Per Franco Loi
Il 4 gennaio si è spento, a Milano, Franco Loi. Questo breve saggio è un modo per ricordare e rendere omaggio alla «vûs fina» di uno dei più grandi poeti dialettali del secondo Novecento, la cui morte, forse, è sfuggita all’attenzione di molti.
«Vèss om e vèss puèta»
«I’ mi son un che quando / Amor mi spira, noto, e a quel modo / ch’è ditta dentro vo significando». Così, citando Dante (il riferimento è al canto XXIV del Purgatorio) assai spesso negli anni, Franco Loi ha risposto a chi gli chiedesse di definire i fondamenti del suo discorso poetico, dichiarando apertamente, senza remore, che i suoi versi sono il risultato dell’espressione libera di sé, che rifiuta convenzioni artificiose. L’essenza della sua poesia si dispiega, dunque, dall’«intuizione, dall’osservazione del reale, dalla vicinanza alle cose», dall’«amore per la vita» che genera un movimento, un’emissione di suoni che divengono successivamente significati, quindi parole.

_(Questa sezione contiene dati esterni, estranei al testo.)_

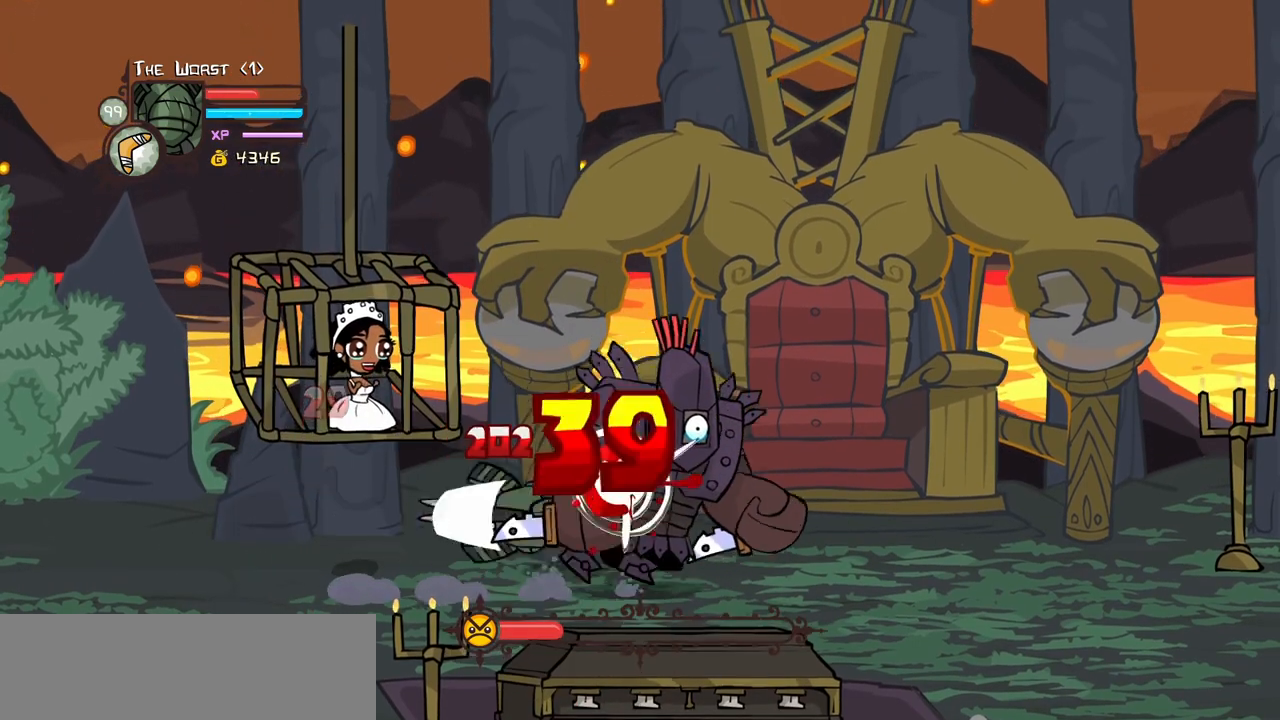
{"keys": ["right"], "events": [[100, "right", "down"], [150, "heavy", "up"]]}
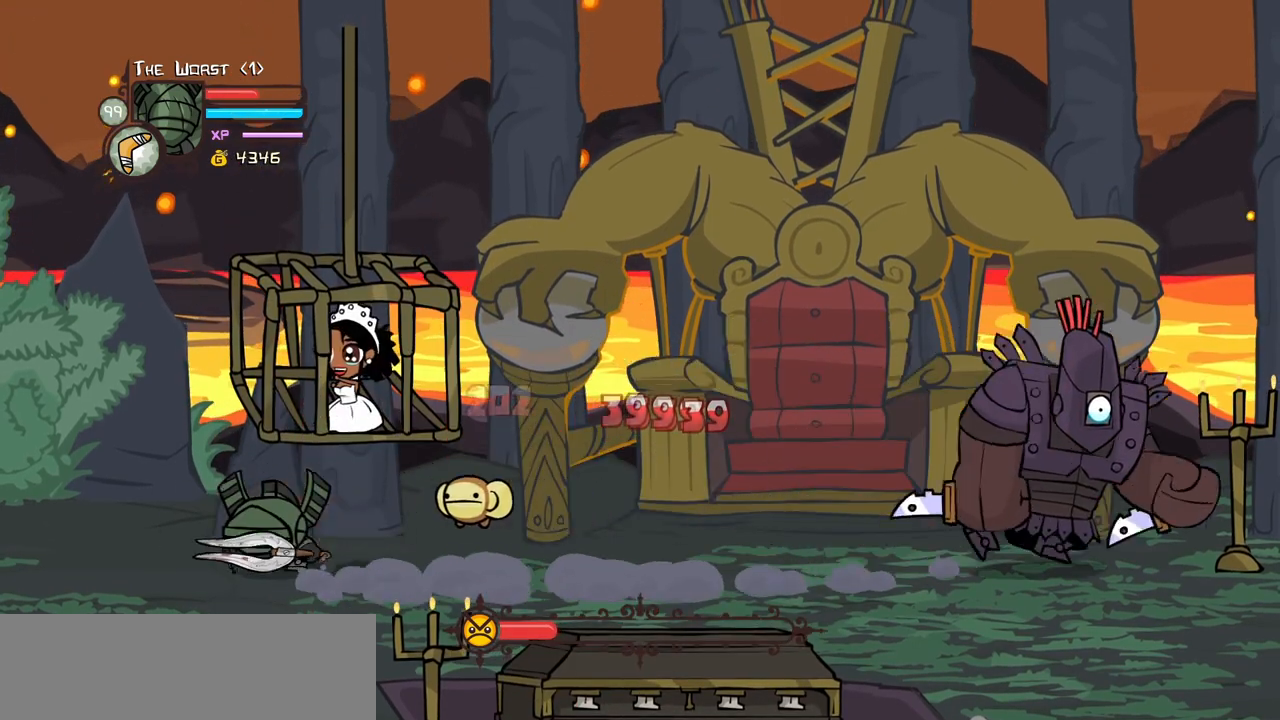
{"keys": ["down", "magic", "right"], "events": [[67, "magic", "down"], [300, "down", "down"]]}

La scrittura non è il risultato di una costruzione mentale del poeta che raccoglie e classifica, ante rem, i contenuti dell’ispirazione, e non ha a che fare con l’intenzione razionale di trasmettere un’immagine idealistica o intellettualistica; nasce, invece, dall’ascolto autentico della propria memoria inconscia e, insieme, del mondo, è una rivisitazione a posteriori di una rivelazione, di una circostanza folgorante, atemporale, «nel momento in cui l’amore induce a esprimersi», e in cui si fondono una miriade di eventi sparsi, «immagini, frammenti, ombre» («Ma cos’è la poesia? È come il sogno, esprime la nostra parte inconscia, quello che ti viene dettato da dentro […]. A volte le cose sono chiare, altre volte sono immagini, frammenti, ombre a cui a fatica si riesce a dare un significato; «La poesia è il momento in cui ti congiungi con l’ignoto, con il mistero, anche con Dio. Scrivi perché è necessario, la forma viene dopo. Il primo che ha composto in endecasillabi non è partito dalla metrica»).